### INFORMATION
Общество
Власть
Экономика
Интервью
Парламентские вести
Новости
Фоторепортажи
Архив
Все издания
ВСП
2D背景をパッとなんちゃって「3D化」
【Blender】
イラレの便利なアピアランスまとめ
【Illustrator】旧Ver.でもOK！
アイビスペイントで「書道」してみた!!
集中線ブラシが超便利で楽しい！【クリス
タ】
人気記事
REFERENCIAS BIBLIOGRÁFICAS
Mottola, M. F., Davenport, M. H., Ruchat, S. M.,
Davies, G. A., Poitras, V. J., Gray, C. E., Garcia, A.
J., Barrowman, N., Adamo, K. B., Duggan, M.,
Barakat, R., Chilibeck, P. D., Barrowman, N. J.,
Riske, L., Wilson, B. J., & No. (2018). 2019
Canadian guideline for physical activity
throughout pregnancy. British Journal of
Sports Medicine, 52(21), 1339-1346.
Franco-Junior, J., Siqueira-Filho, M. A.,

* * *

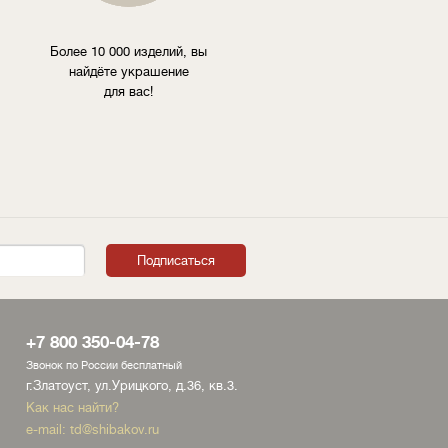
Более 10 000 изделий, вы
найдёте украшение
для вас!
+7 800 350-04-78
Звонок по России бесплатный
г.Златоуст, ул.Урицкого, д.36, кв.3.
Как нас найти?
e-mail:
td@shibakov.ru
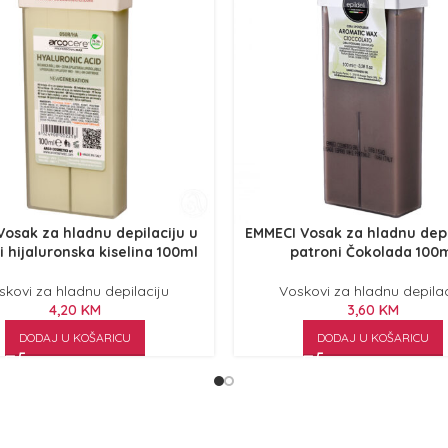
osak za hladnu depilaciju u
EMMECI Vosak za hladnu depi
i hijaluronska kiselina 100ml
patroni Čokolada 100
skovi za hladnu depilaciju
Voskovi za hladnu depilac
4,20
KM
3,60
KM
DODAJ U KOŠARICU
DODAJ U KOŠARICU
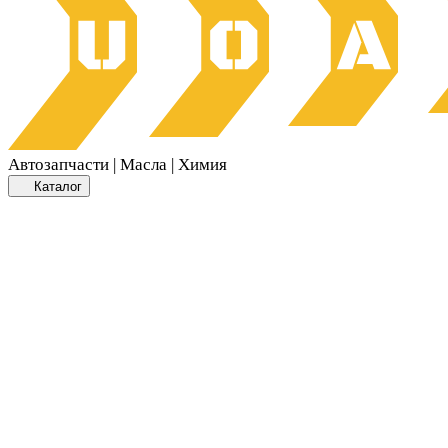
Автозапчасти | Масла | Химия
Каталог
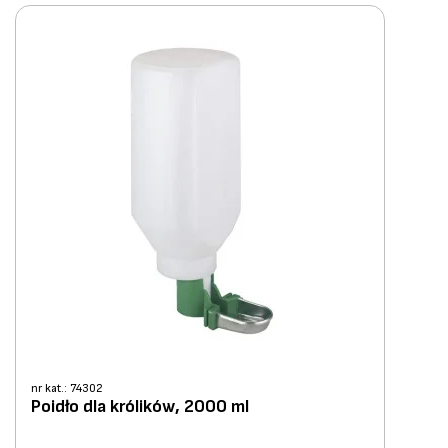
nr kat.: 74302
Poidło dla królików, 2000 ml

### INSTRUCTION
Output the item lines as a JSON list of strings, one per line with blank lines dropped, running from the line with "Более 10 000 изделий, вы" to the line with "td@shibakov.ru".

### RESULT
[
  "Более 10 000 изделий, вы",
  "найдёте украшение",
  "для вас!",
  "+7 800 350-04-78",
  "Звонок по России бесплатный",
  "г.Златоуст, ул.Урицкого, д.36, кв.3.",
  "Как нас найти?",
  "e-mail:",
  "td@shibakov.ru"
]